The Virtue of Failure: Billionaire Sara Blakely’s Success Recipe

In the realm of capitalism, failures serve as stepping stones to success as I pointed out here here and here

Take for example, billionaire Sara Blakely, founder and owner of garment company Spanx, who in a CNBC interview said that a key ingredient to her career success emerged from her string of initial misfortunes.

CNBC’s Robert Frank reports
"What have you failed at this week?" Blakely recalled in an interview on CNBC's "Squawk Box" n Wednesday. "My dad growing up encouraged me and my brother to fail. The gift he was giving me is that failure is (when you are) not trying versus the outcome. It's really allowed me to be much freer in trying things and spreading my wings in life."

Blakely's embrace of failure has helped make her the youngest self-made female billionaire in America. The 41-year-old Florida native was selling fax machines door-to-door before she came up with the idea for Spanx, the body-shaping undergarments that have become a global sensation.

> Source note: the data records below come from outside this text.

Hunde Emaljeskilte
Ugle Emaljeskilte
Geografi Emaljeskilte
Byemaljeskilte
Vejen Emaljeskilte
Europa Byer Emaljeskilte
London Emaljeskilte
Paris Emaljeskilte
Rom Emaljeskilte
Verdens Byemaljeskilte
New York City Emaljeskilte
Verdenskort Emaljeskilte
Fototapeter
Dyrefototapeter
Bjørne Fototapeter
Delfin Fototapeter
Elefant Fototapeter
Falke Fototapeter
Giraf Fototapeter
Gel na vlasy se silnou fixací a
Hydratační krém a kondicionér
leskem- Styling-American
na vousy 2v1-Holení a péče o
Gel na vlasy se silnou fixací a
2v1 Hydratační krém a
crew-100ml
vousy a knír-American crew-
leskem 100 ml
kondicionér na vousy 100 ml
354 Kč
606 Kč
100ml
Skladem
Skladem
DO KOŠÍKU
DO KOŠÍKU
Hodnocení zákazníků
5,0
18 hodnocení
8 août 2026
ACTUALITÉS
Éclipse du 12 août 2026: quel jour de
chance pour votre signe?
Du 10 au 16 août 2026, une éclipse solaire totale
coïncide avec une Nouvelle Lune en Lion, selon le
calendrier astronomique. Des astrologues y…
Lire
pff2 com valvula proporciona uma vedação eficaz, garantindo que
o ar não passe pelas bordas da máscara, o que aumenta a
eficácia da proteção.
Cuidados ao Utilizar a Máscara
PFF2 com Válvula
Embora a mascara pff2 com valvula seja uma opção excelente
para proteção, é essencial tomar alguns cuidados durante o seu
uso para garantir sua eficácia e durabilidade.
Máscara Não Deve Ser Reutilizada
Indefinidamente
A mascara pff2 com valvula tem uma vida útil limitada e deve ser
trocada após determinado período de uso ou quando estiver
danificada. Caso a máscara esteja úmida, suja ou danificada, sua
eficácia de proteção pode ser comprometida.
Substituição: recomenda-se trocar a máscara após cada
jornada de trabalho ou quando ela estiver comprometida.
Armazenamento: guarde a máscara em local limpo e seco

Her string of early career failures eventually led Blakely to the Spanx idea. She said wanted to be a lawyer but "basically bombed the LSAT twice," she said. "I ended up at Disney World trying out to be Goofy. They wanted me to be 5' 8", but I was 5' 6". They wanted me to be a chipmunk."
Ms. Blakely's determination in the face of the lack of knowledge and experience...
Like many entrepreneurs, Blakely said that not knowing industry practices—and the things that supposedly can't be done—is critical in starting a business.

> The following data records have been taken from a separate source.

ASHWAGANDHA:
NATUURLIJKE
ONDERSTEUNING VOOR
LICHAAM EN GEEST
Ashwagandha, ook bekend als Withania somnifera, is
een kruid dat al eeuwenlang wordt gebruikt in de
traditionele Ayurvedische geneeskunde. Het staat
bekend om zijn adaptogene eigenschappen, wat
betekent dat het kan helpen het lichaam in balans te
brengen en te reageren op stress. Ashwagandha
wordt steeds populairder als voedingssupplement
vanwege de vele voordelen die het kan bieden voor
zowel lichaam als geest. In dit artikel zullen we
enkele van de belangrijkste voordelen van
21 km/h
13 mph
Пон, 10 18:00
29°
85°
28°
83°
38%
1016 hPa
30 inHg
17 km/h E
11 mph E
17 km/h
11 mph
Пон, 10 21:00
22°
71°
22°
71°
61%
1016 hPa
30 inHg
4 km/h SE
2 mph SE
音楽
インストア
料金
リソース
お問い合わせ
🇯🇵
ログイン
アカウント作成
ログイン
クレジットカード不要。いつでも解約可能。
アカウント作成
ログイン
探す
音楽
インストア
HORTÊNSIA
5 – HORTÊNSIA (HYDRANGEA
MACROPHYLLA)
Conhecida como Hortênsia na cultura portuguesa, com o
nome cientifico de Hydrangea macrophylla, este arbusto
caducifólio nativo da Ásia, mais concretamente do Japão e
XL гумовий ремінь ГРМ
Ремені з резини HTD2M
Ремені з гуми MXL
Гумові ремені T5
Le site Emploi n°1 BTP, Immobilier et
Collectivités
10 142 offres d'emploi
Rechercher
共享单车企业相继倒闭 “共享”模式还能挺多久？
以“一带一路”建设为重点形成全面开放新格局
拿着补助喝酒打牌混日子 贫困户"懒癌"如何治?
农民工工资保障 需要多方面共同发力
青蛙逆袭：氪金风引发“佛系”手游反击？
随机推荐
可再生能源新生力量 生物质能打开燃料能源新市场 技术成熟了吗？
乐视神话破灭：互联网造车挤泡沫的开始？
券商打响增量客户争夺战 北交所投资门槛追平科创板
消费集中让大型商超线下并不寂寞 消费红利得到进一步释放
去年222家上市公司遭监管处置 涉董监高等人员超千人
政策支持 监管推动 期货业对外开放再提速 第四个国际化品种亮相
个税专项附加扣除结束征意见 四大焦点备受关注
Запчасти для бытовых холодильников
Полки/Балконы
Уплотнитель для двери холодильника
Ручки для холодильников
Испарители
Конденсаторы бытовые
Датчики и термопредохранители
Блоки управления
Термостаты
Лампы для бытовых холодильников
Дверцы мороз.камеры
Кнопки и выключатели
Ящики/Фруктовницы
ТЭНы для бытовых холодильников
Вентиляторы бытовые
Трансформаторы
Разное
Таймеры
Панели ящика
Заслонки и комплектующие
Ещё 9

"The fact that I had never taken a business class, had no training, didn't know how retail worked," she said. "I wasn't as intimidated as I should have been."
And a memorable gaffe...
Her rise was filled with little failures—some of them humorous. When she went to London in an early sales trip to promote the product, she was interviewed by the BBC. She described the benefits of Spanx by saying, "It's all about the fanny. It smooths your fanny, lifts and separates your fanny."

Suddenly, the interviewer lost all color in his face.

"I had no idea," Blakely said, "but fanny apparently means vagina in England."
The tolerance of or the virtue of failure is founded on learning and building from them

An absence of fear of the future or of veneration for the past. One who fears the future, who fears failure, limits his activities. Failure is only the opportunity more intelligently to begin again. There is no disgrace in honest failure; there is disgrace in fearing to fail. What is past is useful only as it suggests ways and means for progress.
On the other hand, in the world of politics, failure has frequently been used as an excuse for political agents to grab control of society.